Die SPD-Fraktionsvorsitzende Bettina Lesch-Lasaridis (im Amt seit 2014) zeigte sich am Freitag überrascht von den Austritten: Die drei hätten am Montag noch ganz normal an der Fraktionssitzung teilgenommen, Gesprächsbedarf habe keiner signalisiert. Erst im Dezember habe sie ein längeres Gespräch mit Barbara Kammerscheid geführt, sagte Lesch-Lasaridis. "Dann war angeblich alles geklärt."

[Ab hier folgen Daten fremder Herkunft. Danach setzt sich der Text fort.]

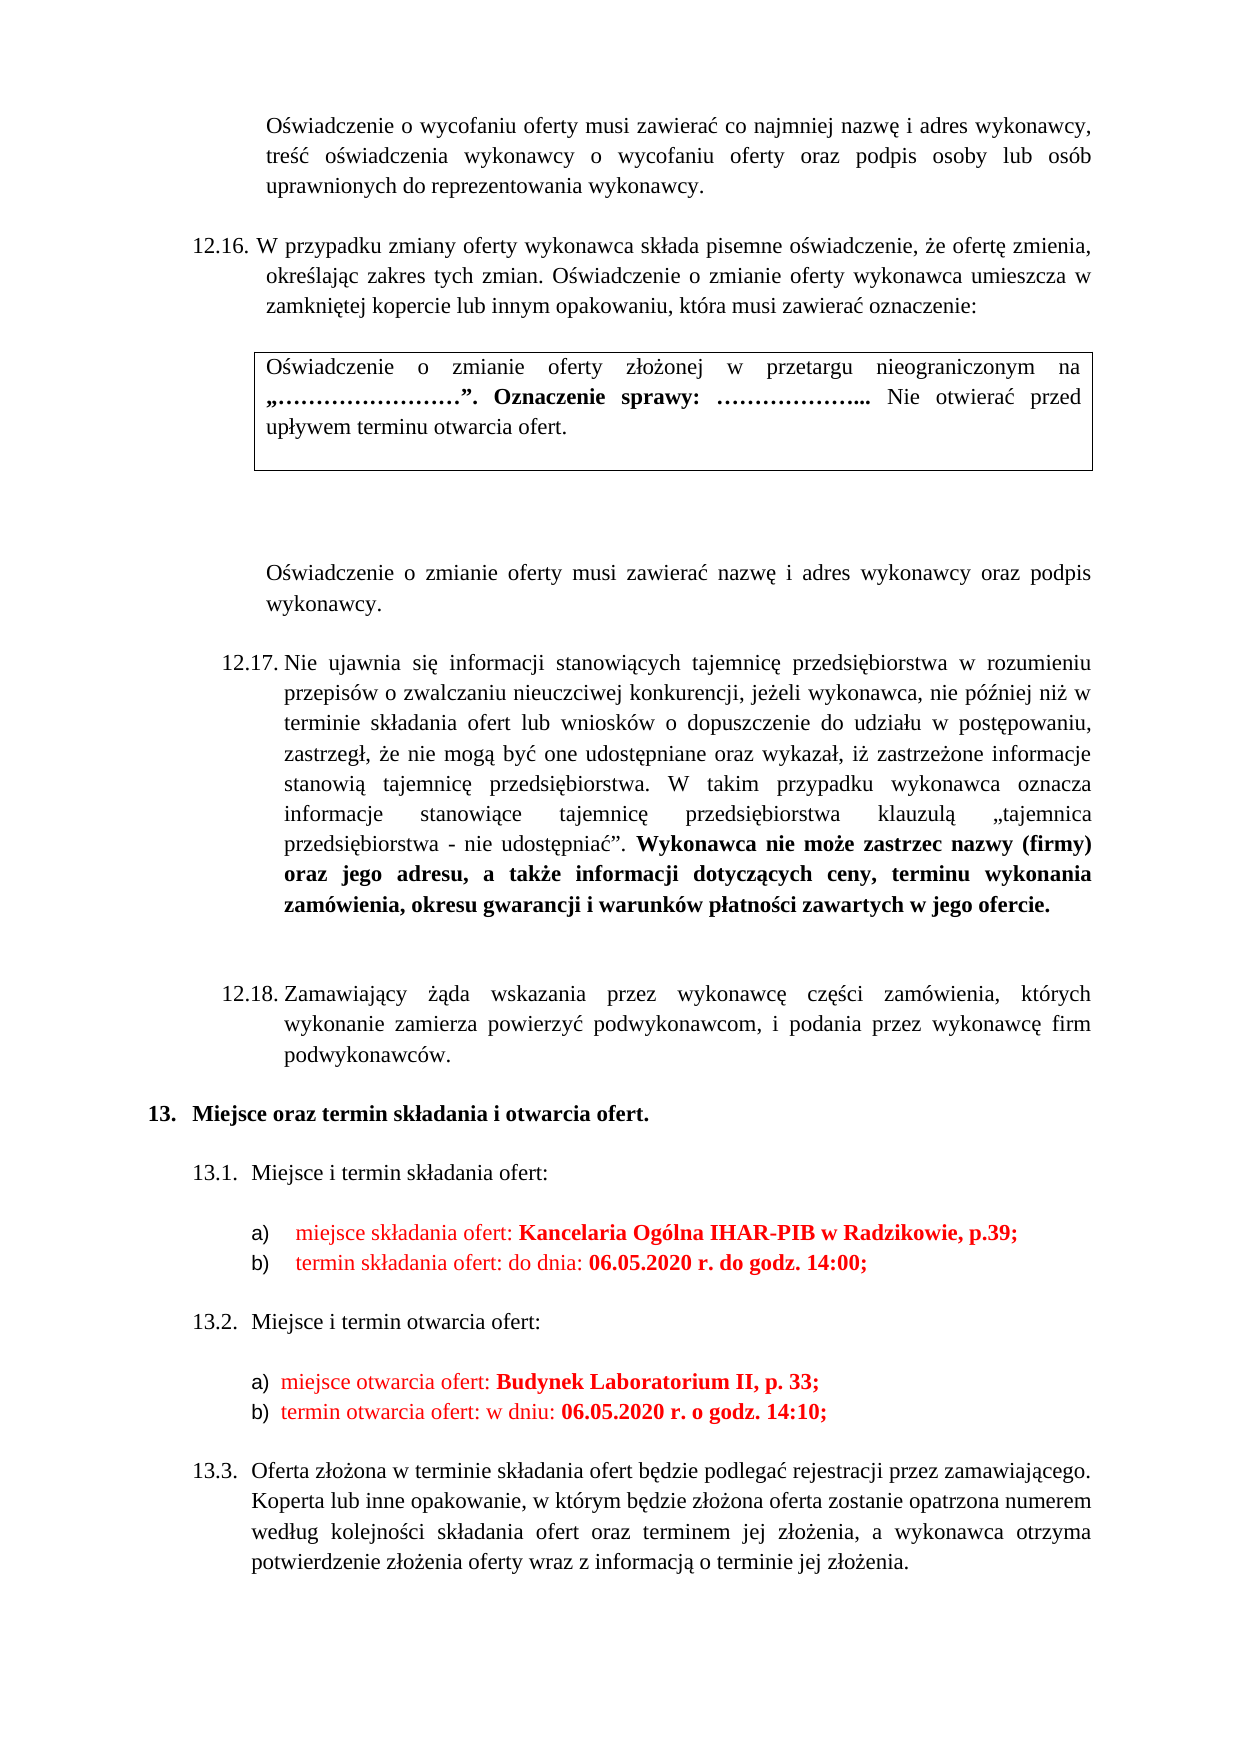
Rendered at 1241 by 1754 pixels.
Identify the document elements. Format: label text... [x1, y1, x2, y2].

list Miejsce oraz termin składania i otwarcia ofert. [148, 1100, 1093, 1126]
list termin otwarcia ofert: w dniu: 06.05.2020 r. o godz. 14:10; [251, 1398, 1093, 1424]
text Oświadczenie o wycofaniu oferty musi zawierać co najmniej nazwę i adres wykonawcy, treść oświadczenia wykonawcy o wycofaniu oferty oraz podpis osoby lub osób uprawnionych do reprezentowania wykonawcy. [266, 112, 1093, 199]
list Nie ujawnia się informacji stanowiących tajemnicę przedsiębiorstwa w rozumieniu przepisów o zwalczaniu nieuczciwej konkurencji, jeżeli wykonawca, nie później niż w terminie składania ofert lub wniosków o dopuszczenie do udziału w postępowaniu, zastrzegł, że nie mogą być one udostępniane oraz wykazał, iż zastrzeżone informacje stanowią tajemnicę przedsiębiorstwa. W takim przypadku wykonawca oznacza informacje stanowiące tajemnicę przedsiębiorstwa klauzulą „tajemnica przedsiębiorstwa - nie udostępniać”. Wykonawca nie może zastrzec nazwy (firmy) oraz jego adresu, a także informacji dotyczących ceny, terminu wykonania zamówienia, okresu gwarancji i warunków płatności zawartych w jego ofercie. [221, 649, 1093, 917]
text Oświadczenie o zmianie oferty musi zawierać nazwę i adres wykonawcy oraz podpis wykonawcy. [266, 559, 1093, 616]
list Miejsce i termin składania ofert: [192, 1159, 1093, 1186]
table_header Oświadczenie o zmianie oferty złożonej w przetargu nieograniczonym na „……………………”. Oznaczenie sprawy: ………………... Nie otwierać przed upływem terminu otwarcia ofert. [255, 353, 1092, 470]
list miejsce składania ofert: Kancelaria Ogólna IHAR-PIB w Radzikowie, p.39; [251, 1219, 1093, 1245]
list termin składania ofert: do dnia: 06.05.2020 r. do godz. 14:00; [251, 1249, 1093, 1275]
list Miejsce i termin otwarcia ofert: [192, 1308, 1093, 1335]
list miejsce otwarcia ofert: Budynek Laboratorium II, p. 33; [251, 1368, 1093, 1394]
list Oferta złożona w terminie składania ofert będzie podlegać rejestracji przez zamawiającego. Koperta lub inne opakowanie, w którym będzie złożona oferta zostanie opatrzona numerem według kolejności składania ofert oraz terminem jej złożenia, a wykonawca otrzyma potwierdzenie złożenia oferty wraz z informacją o terminie jej złożenia. [192, 1457, 1093, 1574]
list Zamawiający żąda wskazania przez wykonawcę części zamówienia, których wykonanie zamierza powierzyć podwykonawcom, i podania przez wykonawcę firm podwykonawców. [221, 980, 1093, 1067]
text 12.16. W przypadku zmiany oferty wykonawca składa pisemne oświadczenie, że ofertę zmienia, określając zakres tych zmian. Oświadczenie o zmianie oferty wykonawca umieszcza w zamkniętej kopercie lub innym opakowaniu, która musi zawierać oznaczenie: [192, 232, 1093, 319]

Die SPD werde mit den drei Ausgetretenen weiterhin sachlich zusammenarbeiten, betonte Lesch-Lasaridis. "Es ist ein quantitativer Verlust - wir verlieren Sitze in Senaten. Aber wir haben einen Oberbürgermeister mit hohem integrativem Potenzial, das zeigen die Abstimmungen im letzten Dreivierteljahr."
OB Tessmer selbst wollte mit einer Äußerung warten, "bis ich das offiziell auf dem Tisch habe. Wenn es so ist, bedaure ich es zutiefst. Ich hoffe, dass es der momentan guten Atmosphäre im Stadtrat keinen Abbruch tut. Die Karawane zieht weiter."